SQL
Wrong Sort Column Order
Run this query and look at the first several rows. Is the output ordered by island first, or by species first?
-- Show the species, island, and sex of all penguins,
-- sorted alphabetically by island and then by species within each island.
select species, island, sex
from penguins
order by species, island;
Show explanation
A query meant to sort penguins by island and then by species within each island
produces species-first ordering instead; the bug is listing the columns in the
wrong order in the order by clause. Teaches how order by applies columns from
left to right and why column order in that clause matters.
Off-by-One in OFFSET Paging
Run this query and note which rows are returned. Count from the beginning of the full table to check whether rows 11–15 are actually what you got.

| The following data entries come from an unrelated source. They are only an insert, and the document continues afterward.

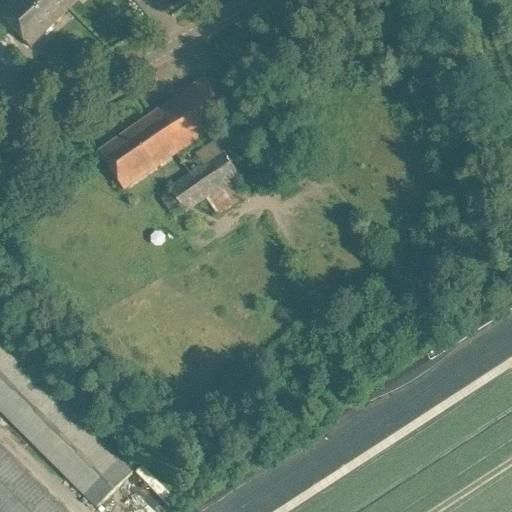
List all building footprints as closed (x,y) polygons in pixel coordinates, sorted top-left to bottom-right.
[(8,0),(0,8),(0,14),(16,34),(31,48),(74,3),(77,0),(8,0)] [(205,78),(99,152),(125,190),(209,131),(212,136),(221,129),(218,125),(232,116),(205,78)] [(215,141),(195,155),(201,164),(167,186),(170,192),(161,198),(171,213),(181,207),(185,213),(206,200),(216,215),(245,197),(233,180),(239,176),(215,141)] [(290,173),(285,167),(293,162),(283,148),(276,154),(272,149),(251,165),(268,188),(290,173)] [(131,474),(0,342),(0,410),(97,508),(131,474)] [(0,511),(64,511),(0,447),(0,511)] [(147,500),(159,511),(163,511),(177,499),(144,466),(137,474),(155,492),(147,500)]
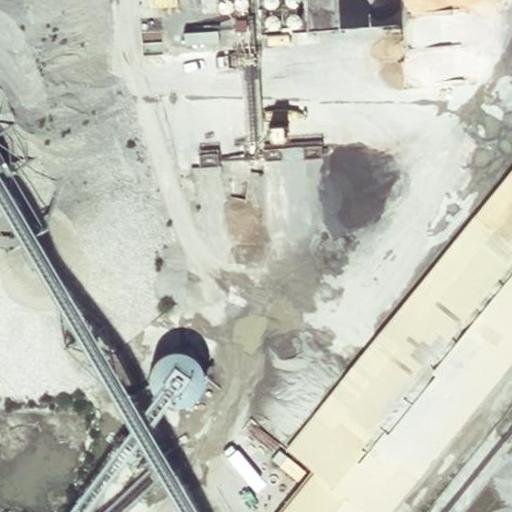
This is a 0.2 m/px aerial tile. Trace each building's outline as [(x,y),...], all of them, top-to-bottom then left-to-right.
[(368,25),(367,0),(338,0),(339,26),(368,25)] [(461,0),(406,0),(408,16),(463,9),(461,0)] [(185,45),(216,42),(215,27),(184,30),(185,45)] [(511,243),(479,216),(288,450),(313,471),(363,511),(391,511),(511,364),(511,243)] [(363,511),(313,471),(279,511),(363,511)]
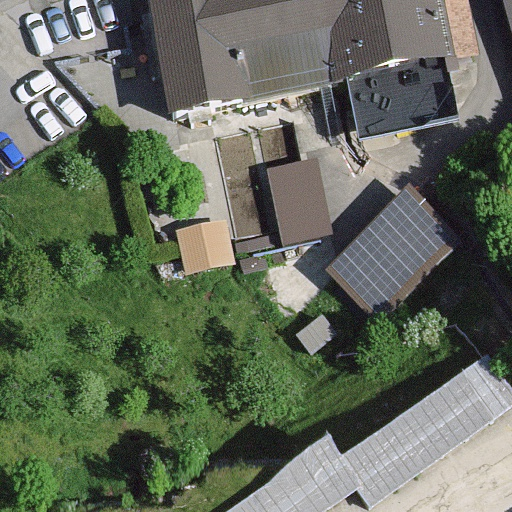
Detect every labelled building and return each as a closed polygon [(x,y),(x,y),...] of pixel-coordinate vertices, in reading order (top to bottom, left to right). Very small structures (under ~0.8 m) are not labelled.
[(463,0),(301,0),(148,30),(168,136),(478,76),(463,0)] [(511,0),(496,0),(511,68),(511,0)] [(327,242),(309,164),(267,173),(284,251),(327,242)] [(459,252),(409,206),(327,294),(377,341),(459,252)] [(234,270),(223,227),(177,239),(188,282),(234,270)] [(511,414),(480,376),(339,476),(361,511),(405,511),(511,435),(511,414)] [(330,463),(252,511),(361,511),(339,476),(330,463)]
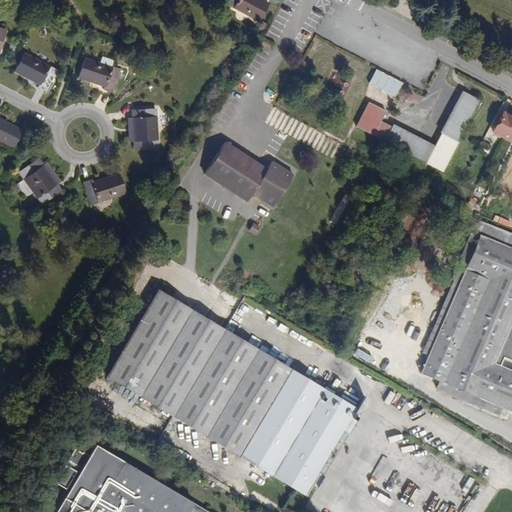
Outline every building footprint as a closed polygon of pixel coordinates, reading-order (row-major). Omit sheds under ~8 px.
[(253,0),(226,0),(224,4),(257,22),(265,6),(253,0)] [(48,94),(59,71),(24,54),(15,72),(42,85),(39,89),(48,94)] [(122,88),(126,64),(90,58),(87,76),(112,81),(112,86),(122,88)] [(393,102),(400,88),(373,74),(366,89),(393,102)] [(454,152),(482,98),(466,90),(436,147),(395,125),(394,127),(383,122),(387,112),(372,104),(360,128),(396,146),(444,171),(454,152)] [(273,108),(266,124),(322,150),(329,134),(273,108)] [(140,150),(161,148),(156,109),(135,112),(136,120),(139,142),(140,150)] [(8,119),(10,115),(1,110),(0,111),(0,137),(20,148),(30,131),(8,119)] [(510,144),(511,139),(511,122),(499,117),(490,134),(510,144)] [(269,168),(232,144),(224,139),(203,173),(251,203),(256,196),(275,208),(297,174),(274,160),(269,168)] [(64,187),(50,169),(44,161),(25,174),(30,180),(23,186),(32,199),(40,194),(50,208),(69,194),(64,187)] [(64,187),(67,185),(53,166),(50,169),(64,187)] [(96,205),(131,191),(124,172),(98,182),(96,178),(87,182),(96,205)] [(511,220),(496,215),(494,220),(510,226),(511,220)] [(467,247),(453,281),(455,281),(480,221),(478,220),(467,247)] [(511,372),(492,363),(494,360),(497,352),(511,358),(511,357),(511,234),(480,221),(455,281),(430,339),(424,355),(430,358),(422,376),(505,412),(511,414),(511,372)] [(234,265),(238,258),(232,255),(228,261),(234,265)] [(366,412),(158,288),(104,377),(312,501),(366,412)] [(414,369),(422,371),(424,363),(416,361),(414,369)] [(211,511),(95,445),(64,498),(56,511),(211,511)]
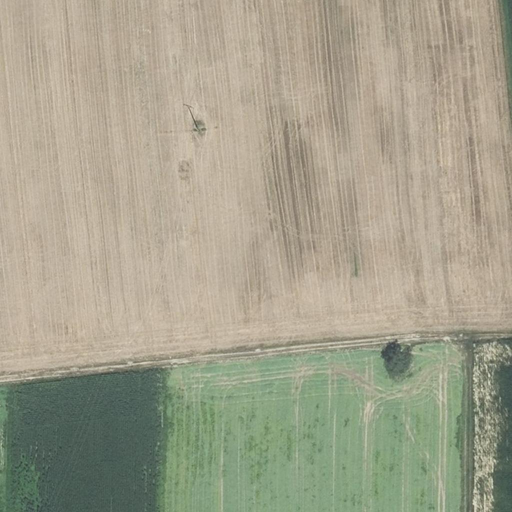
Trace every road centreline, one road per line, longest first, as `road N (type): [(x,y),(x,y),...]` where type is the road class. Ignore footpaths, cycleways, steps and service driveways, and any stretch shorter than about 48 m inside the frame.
road 1 (track): [(0,380),(469,338)]
road 2 (track): [(469,338),(468,511)]
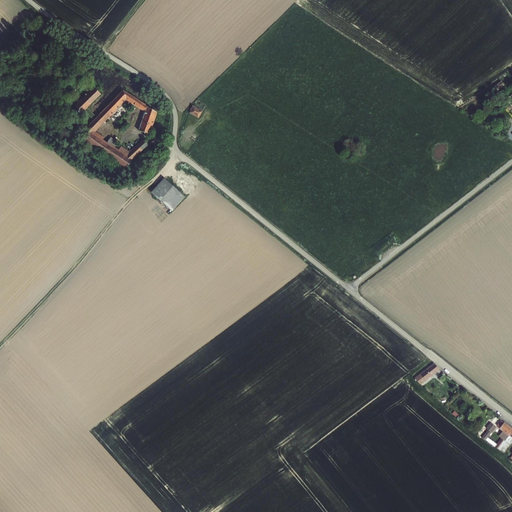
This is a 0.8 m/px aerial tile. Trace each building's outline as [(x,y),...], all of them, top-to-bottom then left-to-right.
[(499,83),(493,88),(494,89),(495,88),(496,89),(497,91),(500,89),(499,87),(501,86),(499,83)] [(81,112),(99,92),(93,87),(75,105),(79,109),(78,111),(78,112),(78,113),(79,113),(80,113),(81,112)] [(122,90),(97,116),(103,122),(126,99),(145,111),(138,131),(149,134),(156,112),(142,102),(137,99),(128,93),(122,90)] [(190,110),(189,113),(198,118),(206,105),(197,100),(195,102),(192,105),(191,108),(190,109),(190,110)] [(103,122),(97,116),(94,120),(99,125),(103,122)] [(89,130),(87,133),(84,134),(85,136),(83,139),(87,142),(87,143),(89,143),(92,145),(92,147),(94,146),(95,148),(104,153),(104,155),(106,155),(116,162),(116,163),(117,162),(120,165),(120,166),(122,166),(125,168),(128,165),(129,165),(129,163),(131,160),(150,142),(145,138),(130,152),(126,156),(118,151),(114,148),(117,142),(110,137),(107,143),(102,140),(92,133),(94,131),(99,125),(94,120),(86,128),(89,130)] [(103,137),(94,131),(92,133),(102,140),(103,137)] [(126,156),(130,152),(121,146),(118,151),(126,156)] [(163,178),(150,193),(172,211),(184,197),(163,178)] [(434,364),(414,378),(420,383),(430,376),(439,370),(434,364)] [(501,420),(496,425),(499,427),(498,428),(502,431),(500,433),(498,435),(501,437),(501,438),(505,440),(511,432),(511,428),(504,422),(501,420)] [(492,424),(488,429),(486,430),(489,433),(495,426),(492,424)] [(500,446),(499,447),(503,450),(511,441),(511,432),(505,440),(500,446)] [(496,442),(487,436),(485,438),(494,445),(496,442)] [(500,446),(505,440),(501,438),(501,437),(496,442),(500,446)]
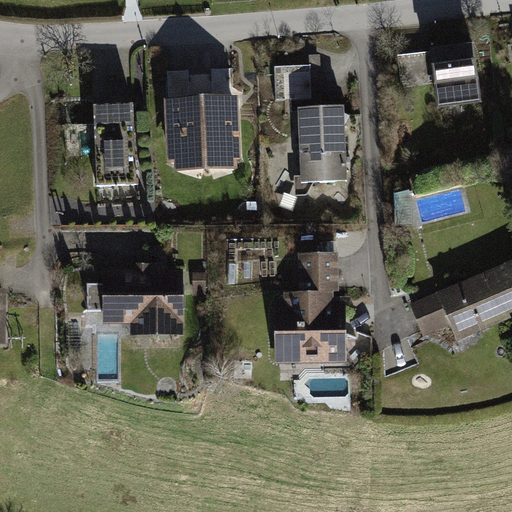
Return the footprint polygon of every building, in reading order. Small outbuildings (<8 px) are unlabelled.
[(472,46),(433,51),(440,106),(479,102),(472,46)] [(309,66),(275,68),(277,99),(311,98),(309,66)] [(216,94),(204,95),(207,168),(240,166),(236,70),(215,70),(216,94)] [(188,73),(169,74),(173,169),(207,168),(204,95),(189,95),(188,73)] [(134,107),(93,109),(98,190),(138,188),(134,107)] [(346,110),(299,113),(303,183),(351,181),(346,110)] [(301,294),(288,294),(288,305),(277,305),(277,360),(344,360),(343,306),(334,306),(333,255),(301,255),(301,294)] [(511,307),(511,261),(410,305),(420,330),(448,318),(454,332),(511,307)] [(181,272),(105,272),(106,323),(132,323),(132,334),(181,334),(181,272)] [(0,343),(10,344),(12,289),(0,288),(0,343)]
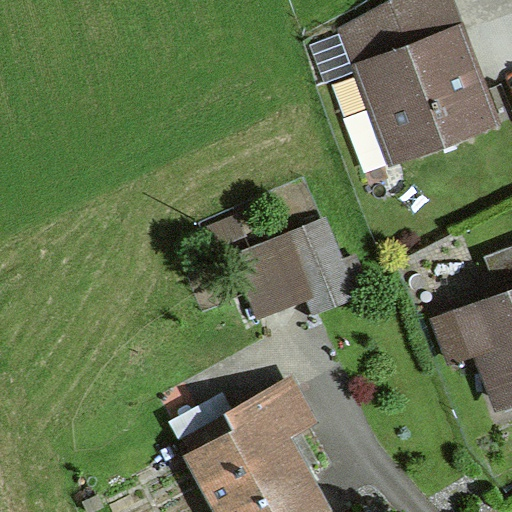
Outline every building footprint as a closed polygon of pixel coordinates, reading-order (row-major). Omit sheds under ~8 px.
[(362,68),(373,63),(453,33),(440,0),(390,0),(346,25),(362,68)] [(399,151),(485,119),(453,33),(373,63),(386,99),(381,101),(399,151)] [(309,310),(347,295),(316,220),(229,256),(253,315),(303,295),(309,310)] [(511,243),(478,256),(489,284),(511,274),(511,243)] [(494,402),(511,395),(511,290),(459,312),(494,402)] [(219,511),(309,511),(316,509),(296,472),(291,475),(269,435),(300,418),(282,385),(224,417),(233,433),(190,457),(219,511)]
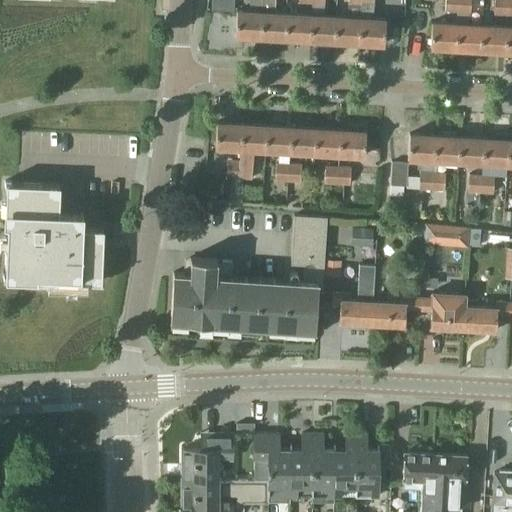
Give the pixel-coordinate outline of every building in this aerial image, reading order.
[(260,36),(261,0),(249,0),(249,11),(236,10),(235,35),(260,36)] [(261,0),(260,36),(284,37),(286,13),(274,12),(275,0),(261,0)] [(347,0),(347,16),(335,15),(334,40),(358,41),(359,17),(360,17),(361,5),(360,0),(347,0)] [(385,18),(373,17),(373,0),(360,0),(361,5),(360,17),(359,17),(358,41),(383,43),(385,18)] [(445,0),(444,10),(457,11),(458,0),(445,0)] [(470,0),(458,0),(457,11),(470,12),(470,0)] [(507,0),(494,0),(494,14),(506,14),(507,0)] [(309,39),(310,14),(286,13),(284,37),(309,39)] [(334,40),(335,15),(310,14),(309,39),(334,40)] [(432,21),(430,46),(455,47),(457,22),(432,21)] [(480,49),(481,24),(457,22),(455,47),(480,49)] [(480,49),(504,50),(506,25),(493,24),(481,24),(480,49)] [(240,148),(241,122),(215,121),(214,147),(240,148)] [(263,149),(265,124),(241,122),(240,148),(239,159),(237,201),(259,202),(260,198),(240,197),(241,177),(251,178),(253,149),(263,149)] [(339,128),(337,153),(363,154),(364,129),(362,129),(362,123),(350,124),(350,128),(339,128)] [(288,150),(289,125),(265,124),(263,149),(288,150)] [(313,152),(314,126),(289,125),(288,150),(313,152)] [(337,153),(339,128),(314,126),(313,152),(337,153)] [(505,163),(507,131),(505,131),(493,132),(493,137),(482,136),(481,162),(494,163),(505,163)] [(431,188),(432,171),(433,160),(434,134),(409,132),(407,158),(420,159),(419,172),(407,171),(408,161),(391,160),(390,184),(406,184),(406,187),(418,188),(431,188)] [(457,135),(434,134),(433,160),(456,161),(457,135)] [(482,136),(457,135),(456,161),(481,162),(482,136)] [(237,201),(239,159),(226,158),(225,176),(230,176),(229,200),(237,201)] [(274,179),(287,180),(288,162),(276,161),(274,179)] [(301,162),(288,162),(287,180),(300,181),(301,162)] [(324,182),(336,183),(337,164),(324,164),(324,182)] [(349,165),(337,164),(336,183),(349,183),(349,165)] [(445,172),(432,171),(431,188),(444,189),(445,172)] [(479,192),(481,173),(469,173),(467,191),(479,192)] [(493,193),(494,174),(481,173),(479,192),(493,193)] [(47,273),(47,279),(100,281),(101,253),(102,227),(82,226),(82,212),(79,212),(79,216),(57,215),(59,183),(21,182),(10,182),(11,180),(4,180),(4,187),(5,187),(4,200),(10,200),(10,212),(4,211),(4,214),(6,214),(5,236),(11,237),(11,245),(5,245),(4,272),(3,272),(2,278),(9,278),(9,277),(36,278),(36,273),(47,273)] [(173,272),(169,326),(186,327),(187,321),(211,322),(210,328),(228,329),(228,323),(239,324),(239,330),(256,331),(256,325),(267,326),(267,332),(284,333),(285,327),(296,328),(295,334),(313,335),(316,291),(321,291),(322,276),(323,260),(326,216),(293,214),(290,263),(303,264),(302,280),(296,280),(215,274),(216,259),(190,257),(189,273),(173,272)] [(330,220),(331,239),(344,239),(343,220),(330,220)] [(447,226),(425,224),(424,242),(445,244),(447,226)] [(339,320),(371,322),(372,300),(374,264),(358,263),(356,299),(350,298),(350,291),(341,291),(331,290),(331,305),(339,305),(339,320)] [(430,324),(462,326),(464,304),(465,292),(431,290),(431,296),(418,295),(418,309),(431,310),(430,324)] [(403,324),(404,309),(418,309),(418,295),(405,294),(404,302),(372,300),(371,322),(403,324)] [(496,314),(509,314),(510,300),(496,299),(495,306),(464,304),(462,326),(495,328),(496,314)] [(253,432),(253,423),(236,423),(235,432),(253,432)] [(279,432),(254,433),(255,459),(268,458),(268,479),(268,487),(267,487),(267,498),(267,499),(284,499),(284,495),(291,495),(291,448),(279,448),(279,432)] [(312,485),(328,485),(329,496),(335,495),(335,448),(323,448),(322,432),(313,433),(312,485)] [(183,479),(219,479),(219,458),(233,458),(233,433),(210,433),(210,448),(183,448),(183,479)] [(302,448),(291,448),(291,495),(312,494),(312,485),(313,433),(301,433),(302,448)] [(355,495),(357,495),(357,433),(346,433),(346,448),(335,448),(335,495),(341,495),(341,489),(354,489),(355,495)] [(357,433),(357,495),(371,495),(379,495),(379,466),(390,467),(390,442),(377,442),(377,449),(367,449),(366,433),(357,433)] [(403,479),(403,486),(419,487),(420,480),(434,481),(435,477),(433,477),(434,454),(404,452),(403,479)] [(460,511),(461,505),(468,506),(470,481),(465,481),(466,456),(434,454),(433,477),(435,477),(434,481),(420,480),(419,487),(417,511),(460,511)] [(492,504),(492,511),(511,511),(511,470),(498,470),(498,472),(493,472),(492,504)] [(183,479),(183,509),(200,509),(199,511),(232,511),(233,498),(267,498),(267,487),(268,487),(268,479),(219,479),(183,479)]
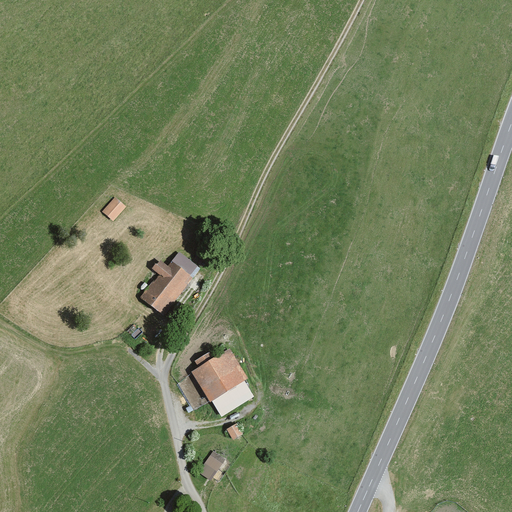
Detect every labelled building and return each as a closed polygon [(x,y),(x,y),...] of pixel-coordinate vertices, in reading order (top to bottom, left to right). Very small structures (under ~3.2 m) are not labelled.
[(123,209),(112,199),(99,214),(110,224),(123,209)] [(193,268),(176,255),(165,269),(155,261),(148,271),(155,277),(137,300),(160,318),(190,280),(186,277),(193,268)] [(244,382),(226,350),(210,360),(207,354),(192,363),(196,369),(189,373),(206,404),(244,382)] [(239,436),(233,426),(223,431),(229,442),(239,436)] [(219,464),(208,457),(197,474),(208,481),(219,464)]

-- Retrieve rows 11 through 15 from the penguins table (the third page of 5).
select *
from penguins
limit 5 offset 11;
Show explanation
A query meant to retrieve the third page of five rows returns rows 12–16 instead
of rows 11–15; the bug is using offset 11 (which skips 11 rows) instead of
offset 10. Teaches how limit and offset interact and how to calculate the
correct offset for a given page number.
Integer Division Truncation
Run this query and compare the mass_kg column to the body_mass_g column.
Do the kilogram values look right for a penguin that weighs, say, 3750 g?
-- Show body mass in kilograms for the first 10 penguins.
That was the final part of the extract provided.